The parish was originally located in Hertfordshire but was transferred to Bedfordshire in 1897. Today the village contains a primary school, a village hall, 2 churches, 2 Village shops and 1 pub.

Kensworth Chalk Pit is a working quarry and is the biggest employer in the parish. The pit is owned and mined by Cemex, but has also been designated a Site of Special Scientific Interest by Natural England.

The Church of St Mary is located in the village. Kensworth Parish Council administers some local services and facilities in the parish, including a village recreation ground and a provision of allotments. The council has 8 members who are elected every 4 years.

At the time of the 2021 United Kingdom census, Kensworth had a population of 1,517, a 4% increase from 1,455 in 2011.

==Governance==
The parish of Kensworth was originally part of Hertfordshire. When district councils were created under the Local Government Act 1894, Kensworth was included in the Markyate Rural District, which covered the parts of the Luton Poor Law union that were within Hertfordshire. The 1894 Act also created elected parish councils, with Kensworth Parish Council taking over the civil functions of the parish vestry on 13 December 1894.
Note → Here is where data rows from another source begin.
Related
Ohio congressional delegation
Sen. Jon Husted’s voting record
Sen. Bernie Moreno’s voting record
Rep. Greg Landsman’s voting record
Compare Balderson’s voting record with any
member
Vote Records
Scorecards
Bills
Shortly afterwards, proposals to rationalise the border between Hertfordshire and Bedfordshire were made, which included transferring Kensworth to Bedfordshire. An inquiry was held at Luton in February 1896, when there were objections from Kensworth Parish Council, which wanted to stay in Hertfordshire, and from Hertfordshire County Council, which felt that it was losing too much rateable value in the proposed transfers. Despite their opposition, the scheme went ahead, with the changes taking effect on 30 September 1897, when Kensworth became part of the Luton Rural District in Bedfordshire.

The Luton Rural District was abolished under the Local Government Act 1972, which saw Kensworth becoming part of South Bedfordshire on 1 April 1974. South Bedfordshire District Council and Bedfordshire County Council were both abolished in 2009. The parish of Kensworth has formed part of the unitary authority of Central Bedfordshire since 1 April 2009.